_TASK DESCRIPTION_
The response must consist of the lines below from the one with "2: (397, 196, 4.29)" through the one with "13: (293, 114, 4.20)", exactly as they appear and with both ends kept.

_DATA SUPPLIED_
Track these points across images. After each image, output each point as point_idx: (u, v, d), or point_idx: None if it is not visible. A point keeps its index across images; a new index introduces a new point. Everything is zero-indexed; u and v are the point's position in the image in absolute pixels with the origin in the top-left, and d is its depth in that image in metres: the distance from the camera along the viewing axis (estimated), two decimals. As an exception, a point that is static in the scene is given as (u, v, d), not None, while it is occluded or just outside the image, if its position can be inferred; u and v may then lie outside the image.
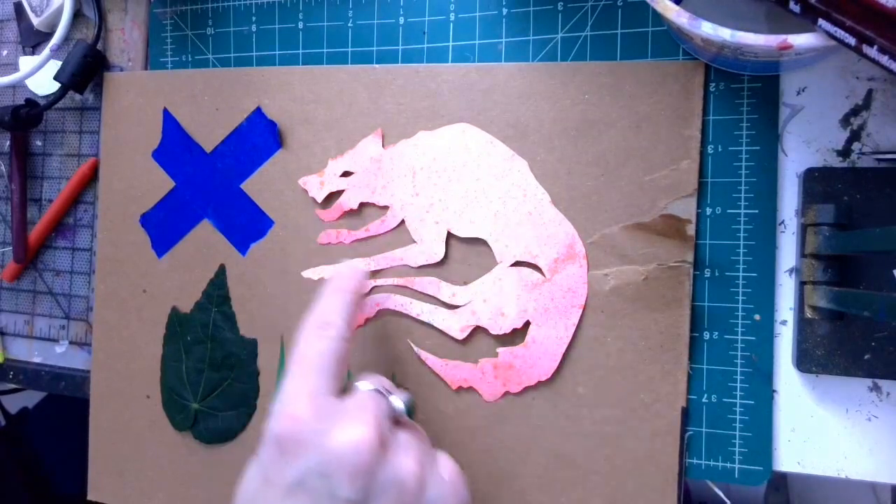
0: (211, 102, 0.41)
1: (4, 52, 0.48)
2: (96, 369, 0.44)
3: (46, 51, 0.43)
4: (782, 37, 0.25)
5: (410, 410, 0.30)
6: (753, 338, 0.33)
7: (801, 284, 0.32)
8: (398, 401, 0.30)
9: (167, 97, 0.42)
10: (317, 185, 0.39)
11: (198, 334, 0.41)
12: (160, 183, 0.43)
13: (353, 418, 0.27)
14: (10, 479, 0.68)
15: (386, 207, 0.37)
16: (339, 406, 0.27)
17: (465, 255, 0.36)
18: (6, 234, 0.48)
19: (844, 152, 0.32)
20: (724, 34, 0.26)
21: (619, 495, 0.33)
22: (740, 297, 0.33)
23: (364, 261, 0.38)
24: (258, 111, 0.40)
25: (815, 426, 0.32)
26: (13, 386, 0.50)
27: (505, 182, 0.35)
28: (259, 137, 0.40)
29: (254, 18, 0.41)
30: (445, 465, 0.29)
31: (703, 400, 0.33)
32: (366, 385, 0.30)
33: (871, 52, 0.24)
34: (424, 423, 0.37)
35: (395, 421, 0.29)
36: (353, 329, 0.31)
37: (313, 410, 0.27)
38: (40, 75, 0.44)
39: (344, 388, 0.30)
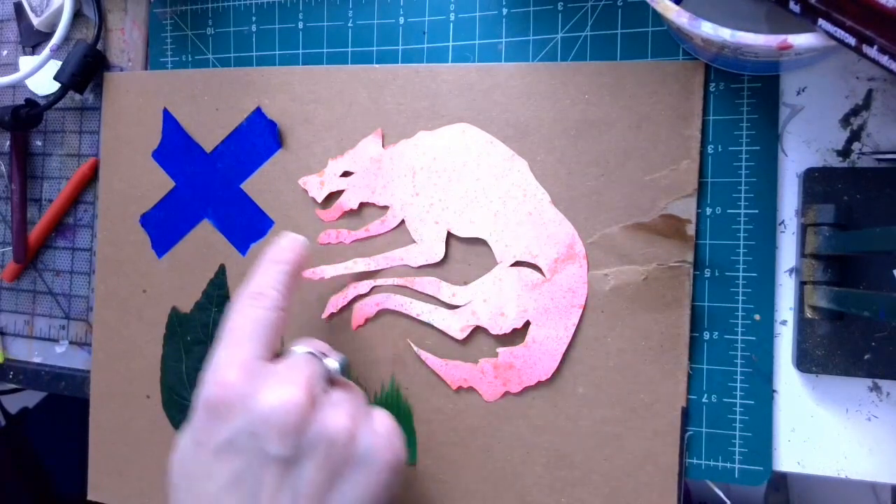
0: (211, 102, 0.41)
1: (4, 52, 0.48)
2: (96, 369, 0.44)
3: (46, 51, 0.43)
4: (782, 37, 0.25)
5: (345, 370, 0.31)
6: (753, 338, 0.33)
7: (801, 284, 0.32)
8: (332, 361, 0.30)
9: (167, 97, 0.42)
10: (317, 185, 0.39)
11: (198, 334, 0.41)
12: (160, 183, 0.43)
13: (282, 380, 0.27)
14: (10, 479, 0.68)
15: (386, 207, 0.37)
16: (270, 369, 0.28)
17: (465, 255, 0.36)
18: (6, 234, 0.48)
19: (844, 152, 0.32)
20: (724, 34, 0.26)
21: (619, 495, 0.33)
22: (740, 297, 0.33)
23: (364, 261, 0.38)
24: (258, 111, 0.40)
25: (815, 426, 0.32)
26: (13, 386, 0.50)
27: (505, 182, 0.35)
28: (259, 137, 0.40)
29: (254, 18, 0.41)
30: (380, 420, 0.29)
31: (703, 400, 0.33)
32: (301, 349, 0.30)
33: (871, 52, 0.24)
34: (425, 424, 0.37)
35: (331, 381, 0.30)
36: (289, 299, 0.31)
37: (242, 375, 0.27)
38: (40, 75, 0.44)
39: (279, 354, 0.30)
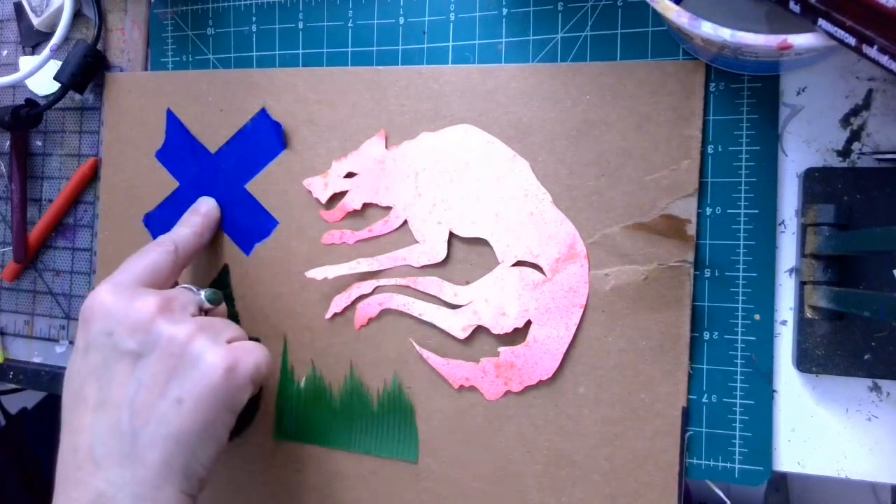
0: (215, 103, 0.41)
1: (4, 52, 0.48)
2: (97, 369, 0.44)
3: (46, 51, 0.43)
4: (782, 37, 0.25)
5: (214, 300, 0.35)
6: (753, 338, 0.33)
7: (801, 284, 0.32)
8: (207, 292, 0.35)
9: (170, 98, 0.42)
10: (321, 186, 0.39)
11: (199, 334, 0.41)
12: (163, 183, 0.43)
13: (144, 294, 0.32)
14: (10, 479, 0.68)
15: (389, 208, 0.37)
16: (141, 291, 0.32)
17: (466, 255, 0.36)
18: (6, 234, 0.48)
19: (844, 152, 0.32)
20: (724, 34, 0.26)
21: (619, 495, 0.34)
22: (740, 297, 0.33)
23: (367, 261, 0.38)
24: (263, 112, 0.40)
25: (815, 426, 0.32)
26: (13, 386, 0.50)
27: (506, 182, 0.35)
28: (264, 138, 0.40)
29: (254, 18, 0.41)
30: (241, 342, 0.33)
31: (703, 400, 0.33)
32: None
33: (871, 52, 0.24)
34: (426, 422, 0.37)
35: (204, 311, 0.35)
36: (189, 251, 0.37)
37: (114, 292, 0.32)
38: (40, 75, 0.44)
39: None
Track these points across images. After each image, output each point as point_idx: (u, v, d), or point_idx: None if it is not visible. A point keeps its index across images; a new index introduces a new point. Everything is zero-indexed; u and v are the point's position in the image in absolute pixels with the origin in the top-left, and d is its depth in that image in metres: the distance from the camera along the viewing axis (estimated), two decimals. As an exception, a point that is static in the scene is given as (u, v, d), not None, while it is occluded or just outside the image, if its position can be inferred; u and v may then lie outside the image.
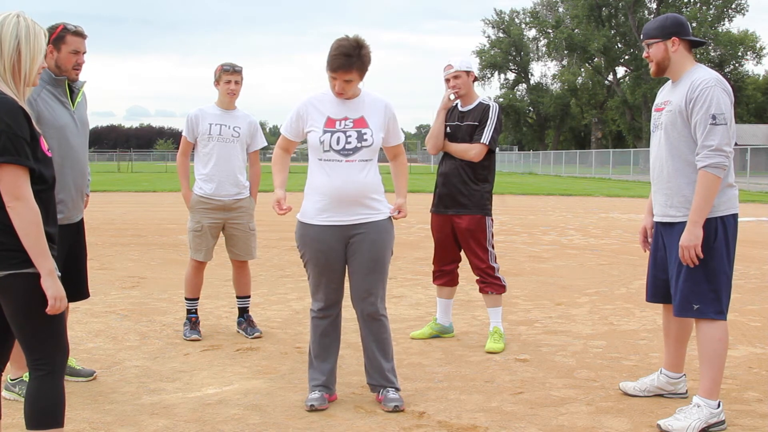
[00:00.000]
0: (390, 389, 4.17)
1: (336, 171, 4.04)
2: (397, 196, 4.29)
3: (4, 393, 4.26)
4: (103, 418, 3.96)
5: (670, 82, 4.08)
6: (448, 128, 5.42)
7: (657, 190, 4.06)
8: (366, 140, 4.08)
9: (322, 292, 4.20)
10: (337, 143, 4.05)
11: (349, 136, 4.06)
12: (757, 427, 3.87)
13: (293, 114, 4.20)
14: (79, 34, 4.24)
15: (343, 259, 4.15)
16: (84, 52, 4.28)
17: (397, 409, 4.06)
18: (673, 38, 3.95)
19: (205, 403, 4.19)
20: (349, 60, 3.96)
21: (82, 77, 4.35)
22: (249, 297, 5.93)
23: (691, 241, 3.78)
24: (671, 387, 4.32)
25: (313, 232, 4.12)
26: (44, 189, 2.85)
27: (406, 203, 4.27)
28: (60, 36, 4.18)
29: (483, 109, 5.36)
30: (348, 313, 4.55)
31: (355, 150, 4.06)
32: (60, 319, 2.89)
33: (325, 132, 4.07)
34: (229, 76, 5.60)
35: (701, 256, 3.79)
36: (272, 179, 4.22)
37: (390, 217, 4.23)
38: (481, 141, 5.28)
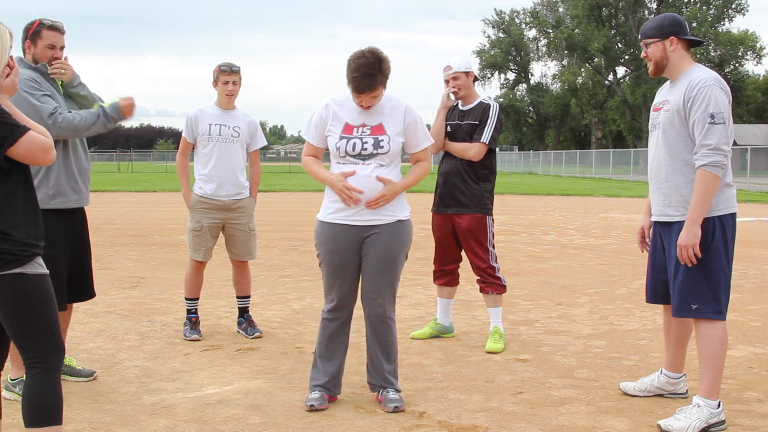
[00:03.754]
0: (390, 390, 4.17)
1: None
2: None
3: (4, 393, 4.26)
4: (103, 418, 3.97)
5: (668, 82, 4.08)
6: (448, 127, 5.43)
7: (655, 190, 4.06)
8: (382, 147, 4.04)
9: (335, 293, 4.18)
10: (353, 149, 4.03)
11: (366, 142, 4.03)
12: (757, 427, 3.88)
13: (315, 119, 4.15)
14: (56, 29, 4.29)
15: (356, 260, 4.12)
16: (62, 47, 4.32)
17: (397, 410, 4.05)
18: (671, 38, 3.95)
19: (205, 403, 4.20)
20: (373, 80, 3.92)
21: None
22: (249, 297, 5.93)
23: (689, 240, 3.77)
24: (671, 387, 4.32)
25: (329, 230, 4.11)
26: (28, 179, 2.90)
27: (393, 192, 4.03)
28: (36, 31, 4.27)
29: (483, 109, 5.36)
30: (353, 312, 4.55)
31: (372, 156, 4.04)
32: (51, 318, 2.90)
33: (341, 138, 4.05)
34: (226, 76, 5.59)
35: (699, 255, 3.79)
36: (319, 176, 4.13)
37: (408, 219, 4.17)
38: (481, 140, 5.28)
--
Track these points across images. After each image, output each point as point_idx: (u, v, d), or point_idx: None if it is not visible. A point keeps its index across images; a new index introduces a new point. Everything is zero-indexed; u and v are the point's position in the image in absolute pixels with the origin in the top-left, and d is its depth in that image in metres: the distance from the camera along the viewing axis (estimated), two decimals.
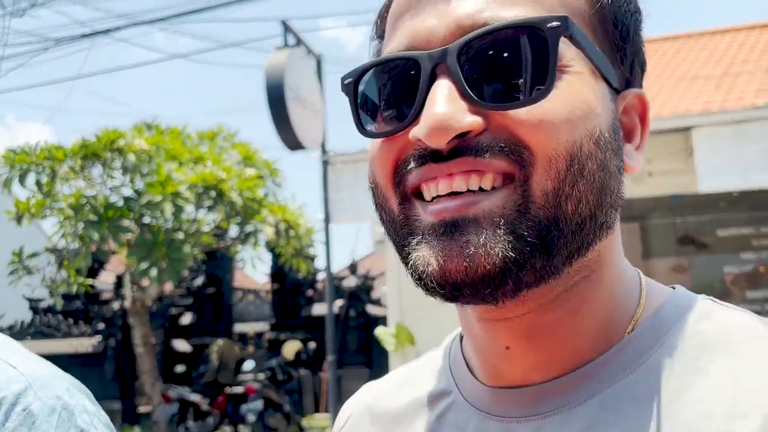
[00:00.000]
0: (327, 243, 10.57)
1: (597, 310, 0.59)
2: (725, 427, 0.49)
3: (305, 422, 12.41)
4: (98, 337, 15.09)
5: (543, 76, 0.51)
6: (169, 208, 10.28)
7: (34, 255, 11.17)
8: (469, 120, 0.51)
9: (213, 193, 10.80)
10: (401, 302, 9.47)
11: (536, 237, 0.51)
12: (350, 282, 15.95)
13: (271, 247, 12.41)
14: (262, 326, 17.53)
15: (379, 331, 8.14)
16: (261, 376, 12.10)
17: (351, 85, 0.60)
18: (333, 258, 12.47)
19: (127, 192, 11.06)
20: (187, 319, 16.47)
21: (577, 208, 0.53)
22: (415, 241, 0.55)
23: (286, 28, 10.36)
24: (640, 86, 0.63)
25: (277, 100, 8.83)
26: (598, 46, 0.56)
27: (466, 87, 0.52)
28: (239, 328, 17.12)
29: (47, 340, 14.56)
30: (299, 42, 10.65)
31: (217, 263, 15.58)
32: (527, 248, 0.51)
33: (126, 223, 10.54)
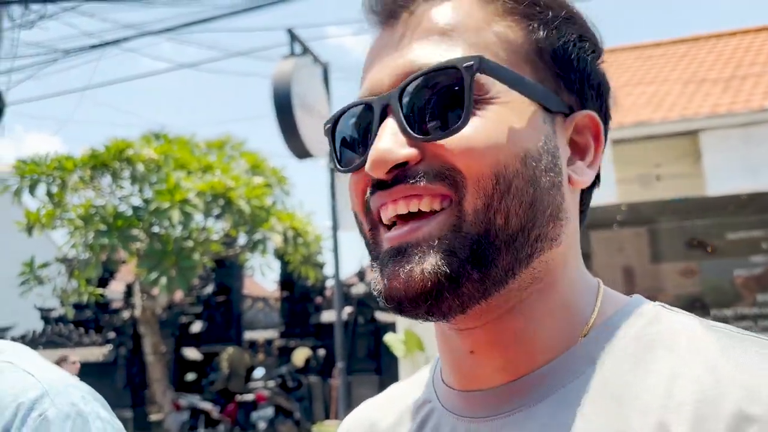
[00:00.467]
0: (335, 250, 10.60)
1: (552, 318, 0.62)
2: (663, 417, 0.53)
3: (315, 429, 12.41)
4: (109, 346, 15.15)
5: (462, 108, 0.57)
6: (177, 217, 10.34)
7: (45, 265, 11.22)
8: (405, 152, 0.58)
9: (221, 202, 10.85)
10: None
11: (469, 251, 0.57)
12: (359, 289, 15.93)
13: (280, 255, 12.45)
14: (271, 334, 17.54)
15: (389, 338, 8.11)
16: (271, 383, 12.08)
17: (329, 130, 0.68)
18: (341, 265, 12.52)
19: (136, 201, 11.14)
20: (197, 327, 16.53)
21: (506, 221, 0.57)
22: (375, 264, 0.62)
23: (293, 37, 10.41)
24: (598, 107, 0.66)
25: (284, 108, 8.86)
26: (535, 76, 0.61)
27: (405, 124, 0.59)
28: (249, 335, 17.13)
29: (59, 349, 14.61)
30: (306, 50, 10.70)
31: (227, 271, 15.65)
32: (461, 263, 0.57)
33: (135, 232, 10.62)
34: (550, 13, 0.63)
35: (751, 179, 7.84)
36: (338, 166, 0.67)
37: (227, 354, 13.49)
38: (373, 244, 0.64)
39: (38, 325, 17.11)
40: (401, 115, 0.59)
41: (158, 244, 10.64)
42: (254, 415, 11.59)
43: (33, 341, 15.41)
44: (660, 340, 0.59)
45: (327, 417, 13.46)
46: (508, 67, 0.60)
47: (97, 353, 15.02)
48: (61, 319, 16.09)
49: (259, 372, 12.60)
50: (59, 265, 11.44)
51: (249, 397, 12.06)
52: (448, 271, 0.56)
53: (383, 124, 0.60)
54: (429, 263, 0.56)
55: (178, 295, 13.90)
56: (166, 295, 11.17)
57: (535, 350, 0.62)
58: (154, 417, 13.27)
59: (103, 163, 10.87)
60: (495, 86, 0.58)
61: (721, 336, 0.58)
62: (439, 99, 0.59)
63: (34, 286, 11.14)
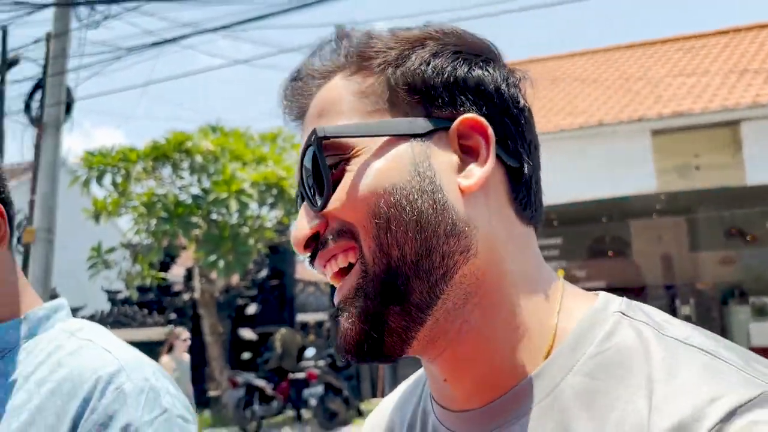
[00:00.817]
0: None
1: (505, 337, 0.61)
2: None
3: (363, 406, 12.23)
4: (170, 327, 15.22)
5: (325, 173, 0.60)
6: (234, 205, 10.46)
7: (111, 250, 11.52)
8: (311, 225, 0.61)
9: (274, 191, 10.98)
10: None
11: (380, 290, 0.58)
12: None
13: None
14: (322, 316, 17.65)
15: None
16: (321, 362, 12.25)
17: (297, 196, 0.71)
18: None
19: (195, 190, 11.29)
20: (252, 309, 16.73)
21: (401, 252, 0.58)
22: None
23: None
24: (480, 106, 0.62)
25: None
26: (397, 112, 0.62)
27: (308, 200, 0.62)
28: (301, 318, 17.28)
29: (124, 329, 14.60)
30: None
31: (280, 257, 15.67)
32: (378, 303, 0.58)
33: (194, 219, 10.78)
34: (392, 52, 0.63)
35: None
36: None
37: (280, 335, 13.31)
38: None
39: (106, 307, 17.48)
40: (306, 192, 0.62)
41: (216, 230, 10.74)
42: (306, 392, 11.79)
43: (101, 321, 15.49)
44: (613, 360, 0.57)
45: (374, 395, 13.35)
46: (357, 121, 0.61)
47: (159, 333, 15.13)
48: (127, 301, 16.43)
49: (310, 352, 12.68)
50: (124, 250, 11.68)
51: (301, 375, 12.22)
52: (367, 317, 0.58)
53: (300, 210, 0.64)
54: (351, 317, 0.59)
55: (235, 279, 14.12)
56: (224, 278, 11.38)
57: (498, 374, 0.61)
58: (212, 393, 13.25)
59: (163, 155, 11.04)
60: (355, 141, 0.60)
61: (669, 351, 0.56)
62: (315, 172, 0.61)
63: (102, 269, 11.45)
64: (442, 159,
---
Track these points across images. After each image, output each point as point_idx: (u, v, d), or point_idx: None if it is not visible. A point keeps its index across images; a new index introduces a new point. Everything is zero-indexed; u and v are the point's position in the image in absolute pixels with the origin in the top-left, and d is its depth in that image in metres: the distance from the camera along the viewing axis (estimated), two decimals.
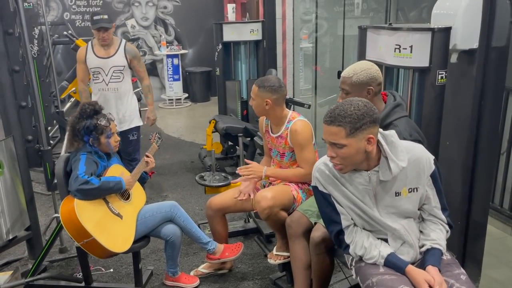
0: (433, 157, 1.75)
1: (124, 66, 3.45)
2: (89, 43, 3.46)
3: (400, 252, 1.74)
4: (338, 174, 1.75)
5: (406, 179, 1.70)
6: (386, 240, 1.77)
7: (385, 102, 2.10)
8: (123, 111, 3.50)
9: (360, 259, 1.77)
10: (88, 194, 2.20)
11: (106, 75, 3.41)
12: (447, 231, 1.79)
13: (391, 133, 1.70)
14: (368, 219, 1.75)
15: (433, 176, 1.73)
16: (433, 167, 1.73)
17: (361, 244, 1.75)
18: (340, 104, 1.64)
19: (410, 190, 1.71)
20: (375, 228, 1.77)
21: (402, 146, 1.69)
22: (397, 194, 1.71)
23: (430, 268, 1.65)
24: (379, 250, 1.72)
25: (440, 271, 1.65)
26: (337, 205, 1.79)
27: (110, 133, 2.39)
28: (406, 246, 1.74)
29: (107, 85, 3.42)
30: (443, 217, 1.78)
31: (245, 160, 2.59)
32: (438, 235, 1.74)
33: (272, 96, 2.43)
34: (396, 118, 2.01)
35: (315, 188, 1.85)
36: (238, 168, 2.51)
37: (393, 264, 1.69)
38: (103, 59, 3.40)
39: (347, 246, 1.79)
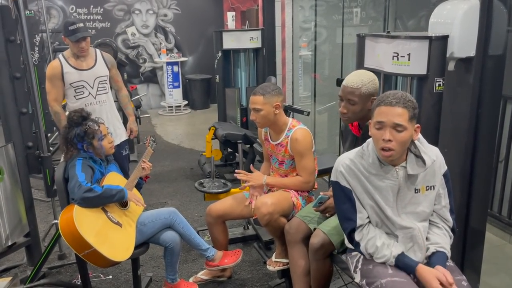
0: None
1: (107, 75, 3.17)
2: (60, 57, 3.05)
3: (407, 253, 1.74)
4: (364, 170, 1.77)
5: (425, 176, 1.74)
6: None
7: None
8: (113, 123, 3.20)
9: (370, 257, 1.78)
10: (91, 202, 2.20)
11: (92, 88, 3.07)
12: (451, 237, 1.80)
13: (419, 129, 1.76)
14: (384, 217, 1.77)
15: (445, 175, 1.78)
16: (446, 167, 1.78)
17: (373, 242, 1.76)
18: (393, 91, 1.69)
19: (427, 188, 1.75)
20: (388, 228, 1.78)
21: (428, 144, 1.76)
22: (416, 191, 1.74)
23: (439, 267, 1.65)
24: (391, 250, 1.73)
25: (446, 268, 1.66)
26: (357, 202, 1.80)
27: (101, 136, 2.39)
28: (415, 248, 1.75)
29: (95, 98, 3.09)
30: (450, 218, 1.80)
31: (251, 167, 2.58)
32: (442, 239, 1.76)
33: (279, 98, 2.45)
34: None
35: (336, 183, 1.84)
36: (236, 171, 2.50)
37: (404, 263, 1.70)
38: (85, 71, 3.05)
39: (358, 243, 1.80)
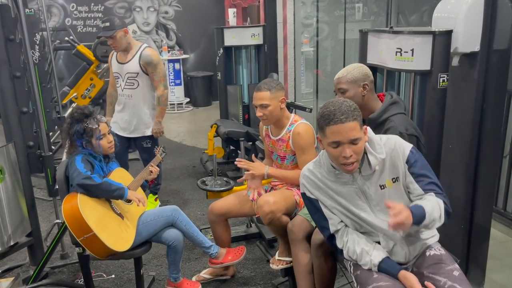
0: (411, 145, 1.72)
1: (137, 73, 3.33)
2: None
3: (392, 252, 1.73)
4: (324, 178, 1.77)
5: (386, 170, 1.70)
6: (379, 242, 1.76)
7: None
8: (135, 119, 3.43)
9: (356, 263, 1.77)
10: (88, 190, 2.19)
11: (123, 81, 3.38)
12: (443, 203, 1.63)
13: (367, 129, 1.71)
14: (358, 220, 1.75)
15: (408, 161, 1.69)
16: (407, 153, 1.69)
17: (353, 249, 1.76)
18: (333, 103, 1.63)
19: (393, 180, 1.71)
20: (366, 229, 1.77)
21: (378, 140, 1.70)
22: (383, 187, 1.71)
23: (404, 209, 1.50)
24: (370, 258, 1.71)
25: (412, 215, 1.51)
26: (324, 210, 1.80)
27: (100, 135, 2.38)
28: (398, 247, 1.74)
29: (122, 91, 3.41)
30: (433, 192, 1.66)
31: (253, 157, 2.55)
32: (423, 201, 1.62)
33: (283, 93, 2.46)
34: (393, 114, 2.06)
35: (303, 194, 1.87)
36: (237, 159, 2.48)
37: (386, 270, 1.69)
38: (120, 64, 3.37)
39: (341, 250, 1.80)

_ANSWER BOX_
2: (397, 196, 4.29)
3: (4, 393, 4.26)
4: (103, 418, 3.96)
5: (670, 82, 4.08)
6: (448, 128, 5.42)
7: (657, 190, 4.06)
8: (366, 140, 4.08)
9: (322, 292, 4.20)
10: (337, 143, 4.05)
11: (349, 136, 4.06)
12: (757, 427, 3.87)
13: (293, 114, 4.20)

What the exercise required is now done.